Aim of the exercise
Each line in the data must be reproduced as written, except for any picture.

Records drawn from a dataset
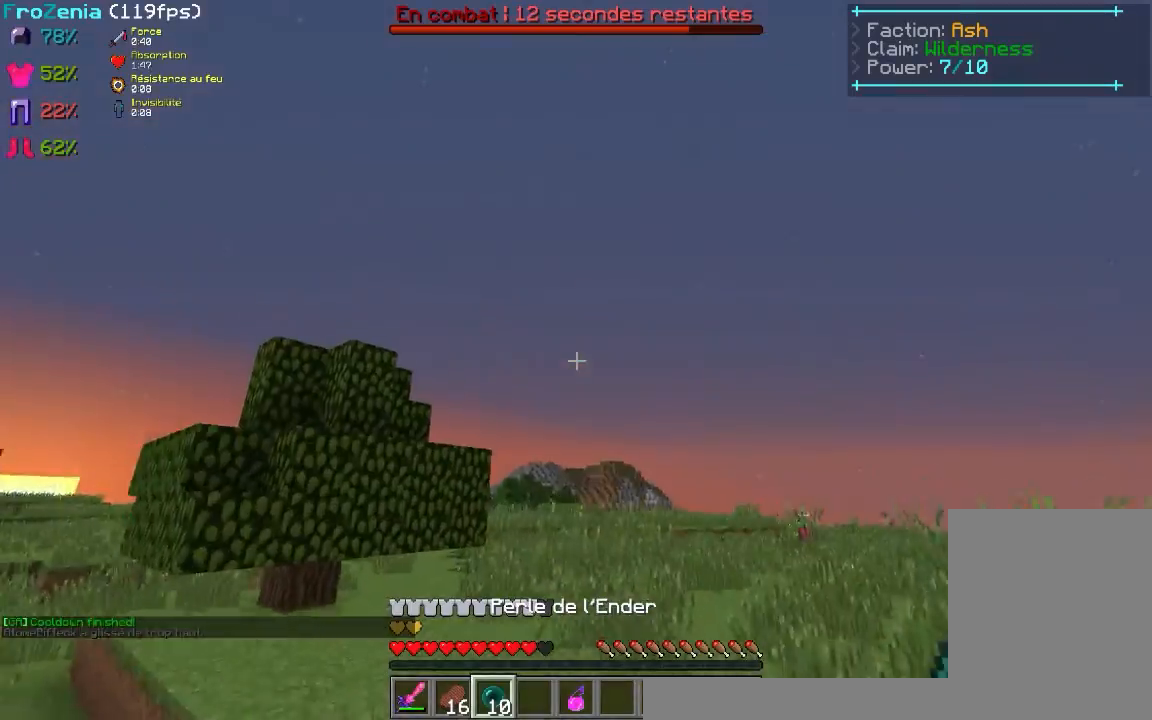
{"keys": ["z"], "mouse": [], "events": [[80, "mouse_right", "up"]]}
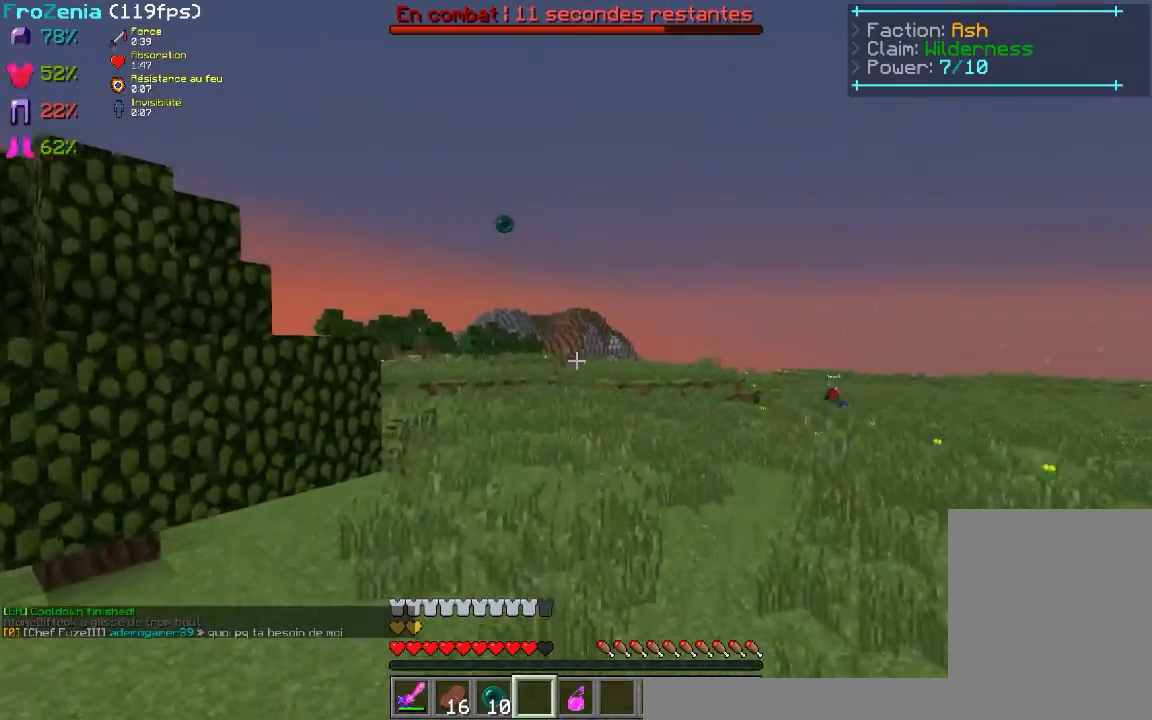
{"keys": ["z"], "mouse": [], "events": []}
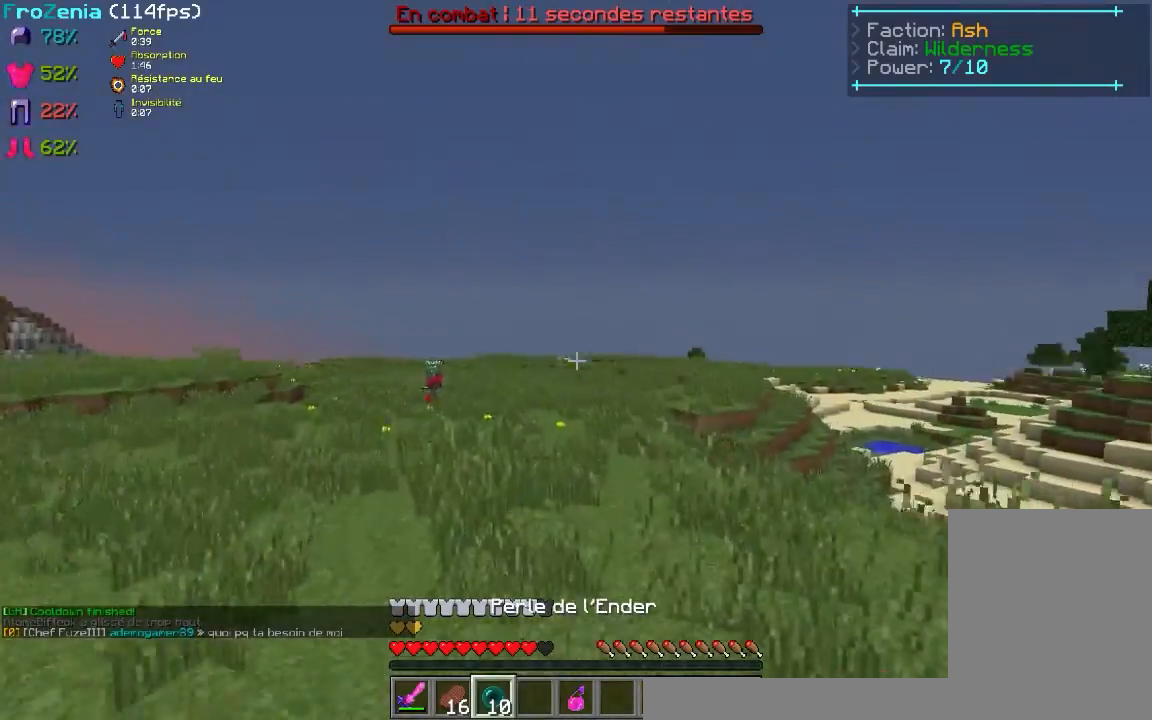
{"keys": ["z"], "mouse": [], "events": [[80, "mouse_right", "down"], [260, "mouse_right", "up"]]}
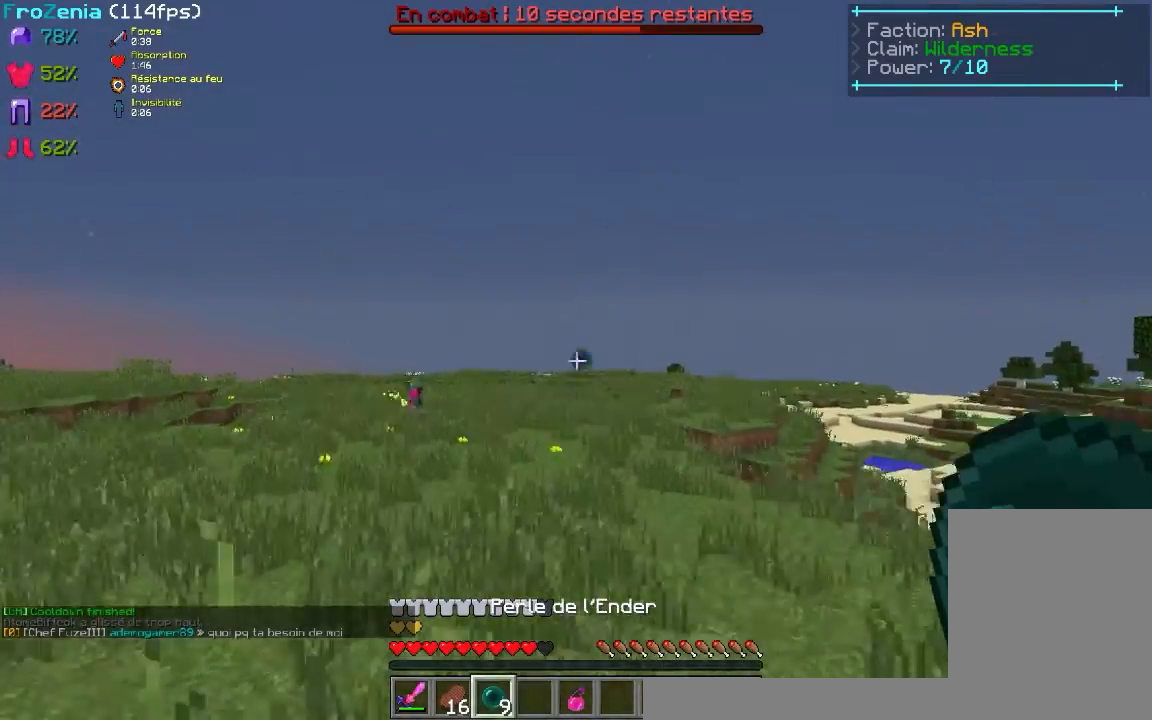
{"keys": ["z"], "mouse": [], "events": []}
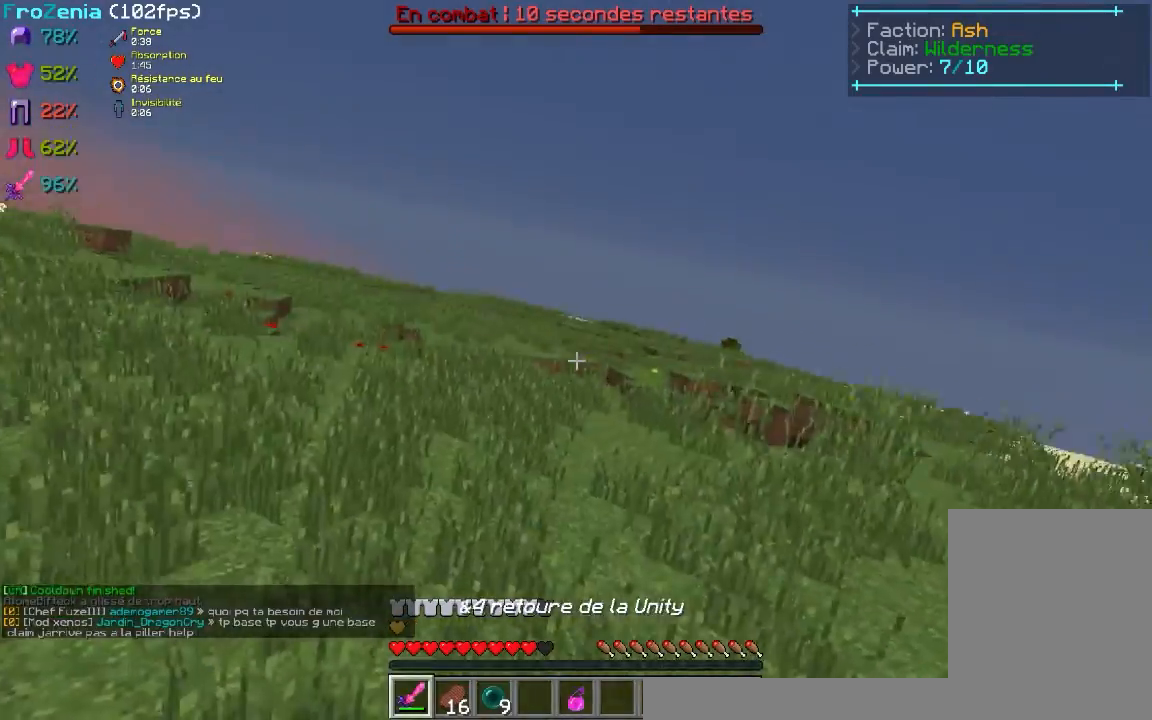
{"keys": ["z"], "mouse": ["left"], "events": [[160, "mouse_left", "down"]]}
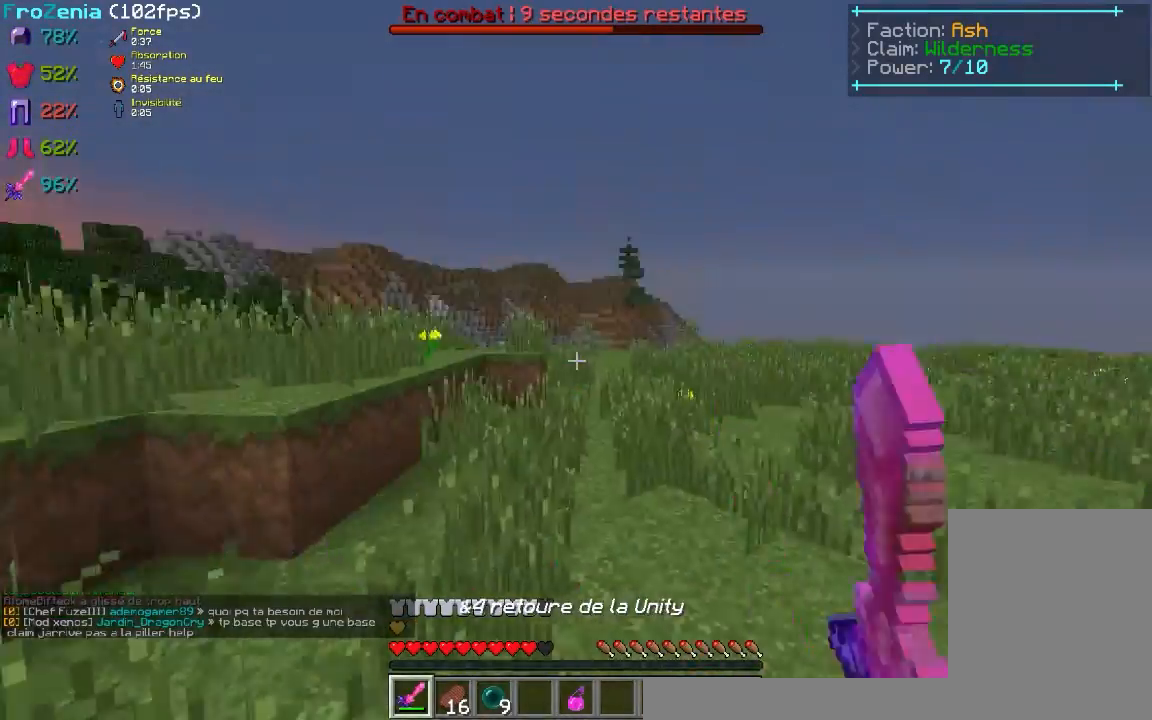
{"keys": ["z"], "mouse": [], "events": [[380, "mouse_left", "up"]]}
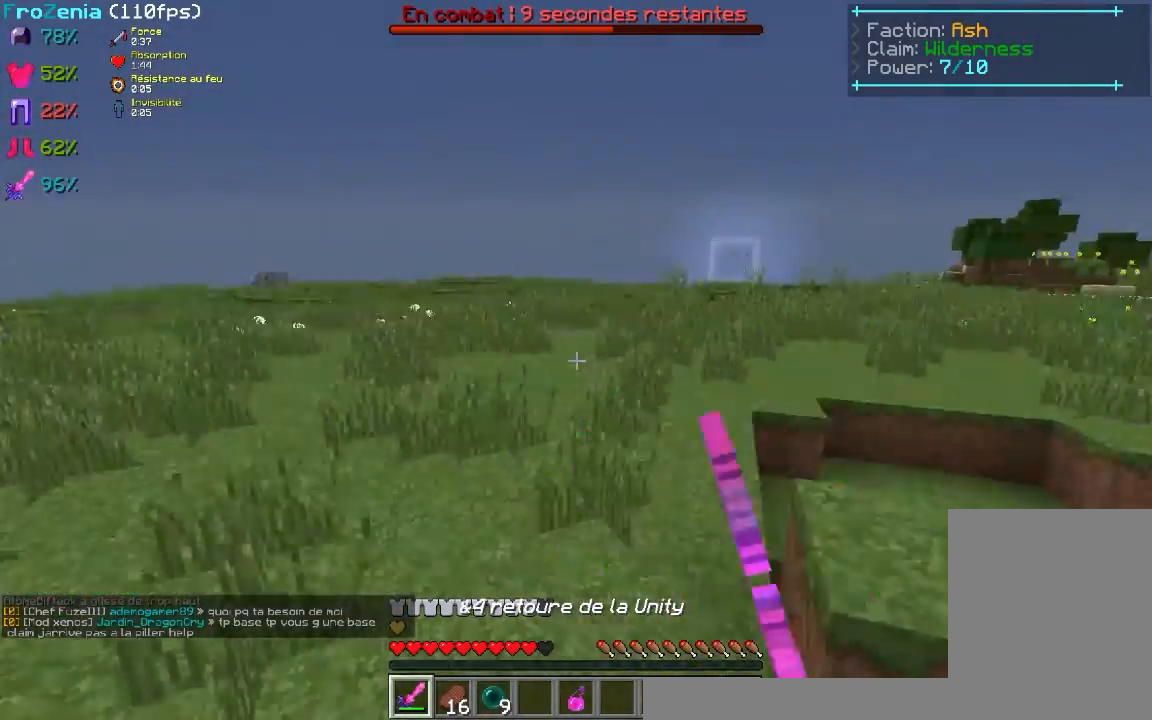
{"keys": ["z"], "mouse": [], "events": []}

Result
{"keys": ["z"], "mouse": [], "events": [[80, "mouse_right", "up"]]}
{"keys": ["z"], "mouse": [], "events": []}
{"keys": ["z"], "mouse": [], "events": [[80, "mouse_right", "down"], [260, "mouse_right", "up"]]}
{"keys": ["z"], "mouse": [], "events": []}
{"keys": ["z"], "mouse": ["left"], "events": [[160, "mouse_left", "down"]]}
{"keys": ["z"], "mouse": [], "events": [[380, "mouse_left", "up"]]}
{"keys": ["z"], "mouse": [], "events": []}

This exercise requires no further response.